--- Data in this exercise ---

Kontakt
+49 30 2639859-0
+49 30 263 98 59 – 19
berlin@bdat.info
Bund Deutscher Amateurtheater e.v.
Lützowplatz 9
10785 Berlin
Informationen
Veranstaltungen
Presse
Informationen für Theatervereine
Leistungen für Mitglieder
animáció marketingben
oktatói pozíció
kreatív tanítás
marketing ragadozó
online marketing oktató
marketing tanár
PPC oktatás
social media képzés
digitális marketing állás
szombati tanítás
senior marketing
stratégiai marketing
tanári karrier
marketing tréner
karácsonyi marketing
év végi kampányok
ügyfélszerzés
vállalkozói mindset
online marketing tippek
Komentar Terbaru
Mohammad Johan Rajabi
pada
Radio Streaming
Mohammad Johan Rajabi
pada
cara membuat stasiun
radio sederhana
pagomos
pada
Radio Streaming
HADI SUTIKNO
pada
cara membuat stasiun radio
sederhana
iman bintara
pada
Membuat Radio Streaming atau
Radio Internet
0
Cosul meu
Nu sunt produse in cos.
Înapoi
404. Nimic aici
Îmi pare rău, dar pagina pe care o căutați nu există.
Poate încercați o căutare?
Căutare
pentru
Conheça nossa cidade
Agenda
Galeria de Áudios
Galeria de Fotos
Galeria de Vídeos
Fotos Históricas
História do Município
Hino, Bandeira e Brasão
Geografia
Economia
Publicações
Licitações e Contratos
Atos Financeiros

--- Task item ---
Transcribe every record exactly.

--- Response for this exercise ---
Kontakt
+49 30 2639859-0
+49 30 263 98 59 – 19
berlin@bdat.info
Bund Deutscher Amateurtheater e.v.
Lützowplatz 9
10785 Berlin
Informationen
Veranstaltungen
Presse
Informationen für Theatervereine
Leistungen für Mitglieder
animáció marketingben
oktatói pozíció
kreatív tanítás
marketing ragadozó
online marketing oktató
marketing tanár
PPC oktatás
social media képzés
digitális marketing állás
szombati tanítás
senior marketing
stratégiai marketing
tanári karrier
marketing tréner
karácsonyi marketing
év végi kampányok
ügyfélszerzés
vállalkozói mindset
online marketing tippek
Komentar Terbaru
Mohammad Johan Rajabi
pada
Radio Streaming
Mohammad Johan Rajabi
pada
cara membuat stasiun
radio sederhana
pagomos
pada
Radio Streaming
HADI SUTIKNO
pada
cara membuat stasiun radio
sederhana
iman bintara
pada
Membuat Radio Streaming atau
Radio Internet
0
Cosul meu
Nu sunt produse in cos.
Înapoi
404. Nimic aici
Îmi pare rău, dar pagina pe care o căutați nu există.
Poate încercați o căutare?
Căutare
pentru
Conheça nossa cidade
Agenda
Galeria de Áudios
Galeria de Fotos
Galeria de Vídeos
Fotos Históricas
História do Município
Hino, Bandeira e Brasão
Geografia
Economia
Publicações
Licitações e Contratos
Atos Financeiros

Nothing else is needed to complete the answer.